Hearing for the second time that his name was Om Sokdae, that he was monitor, and that for this one reason I had to present myself and wait on his command, did begin to make me feel intimidated.
My experience of monitors in Seoul was that the job never had anything to do with physical strength. Sometimes monitors were appointed because they came from well-to-do families, or because they were good at sports and, as a result, popular. But usually the selection of the monitor was based on exam scores and, apart from a certain prestige that went with the job, it amounted to no more than being a messenger between the students and the teacher.
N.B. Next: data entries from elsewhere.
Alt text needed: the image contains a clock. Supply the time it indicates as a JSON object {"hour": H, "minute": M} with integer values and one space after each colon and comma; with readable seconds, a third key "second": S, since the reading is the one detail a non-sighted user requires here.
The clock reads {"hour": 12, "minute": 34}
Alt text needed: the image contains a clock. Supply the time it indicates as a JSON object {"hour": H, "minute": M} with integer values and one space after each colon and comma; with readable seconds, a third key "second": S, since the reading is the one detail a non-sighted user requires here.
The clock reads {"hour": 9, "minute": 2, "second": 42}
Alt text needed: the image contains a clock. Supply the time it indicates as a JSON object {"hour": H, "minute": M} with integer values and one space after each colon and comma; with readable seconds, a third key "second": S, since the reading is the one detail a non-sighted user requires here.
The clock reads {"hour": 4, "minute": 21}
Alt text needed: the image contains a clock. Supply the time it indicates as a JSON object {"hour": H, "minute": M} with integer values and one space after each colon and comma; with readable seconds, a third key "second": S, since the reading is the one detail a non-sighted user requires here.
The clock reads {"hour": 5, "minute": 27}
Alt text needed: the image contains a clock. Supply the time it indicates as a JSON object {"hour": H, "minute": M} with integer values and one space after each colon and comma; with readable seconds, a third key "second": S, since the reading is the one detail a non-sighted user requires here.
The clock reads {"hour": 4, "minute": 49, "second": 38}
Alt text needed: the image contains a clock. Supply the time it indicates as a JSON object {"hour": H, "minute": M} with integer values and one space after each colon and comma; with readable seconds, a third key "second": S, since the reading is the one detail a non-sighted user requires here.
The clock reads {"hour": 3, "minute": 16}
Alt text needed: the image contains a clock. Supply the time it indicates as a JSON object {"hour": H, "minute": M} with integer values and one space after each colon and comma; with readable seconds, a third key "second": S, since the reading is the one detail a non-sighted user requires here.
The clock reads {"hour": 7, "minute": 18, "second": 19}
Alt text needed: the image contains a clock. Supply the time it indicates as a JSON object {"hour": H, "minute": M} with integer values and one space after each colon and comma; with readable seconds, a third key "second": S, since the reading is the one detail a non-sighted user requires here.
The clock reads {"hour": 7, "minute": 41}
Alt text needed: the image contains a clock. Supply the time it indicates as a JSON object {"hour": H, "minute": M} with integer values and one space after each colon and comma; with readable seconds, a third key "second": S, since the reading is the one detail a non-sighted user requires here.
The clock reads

On those rare occasions when the appointee was physically strong, strength was almost never used to repress the others or to force them to do menial tasks. This wasn't just because of the next monitor election; the children themselves wouldn't put up with it. That day, however, I met a completely new kind of monitor.
"If the monitor calls, is that it? Do we have to run to him on call and wait on his commands?" I demanded, making a final stand with the resolve of a true Seoulite.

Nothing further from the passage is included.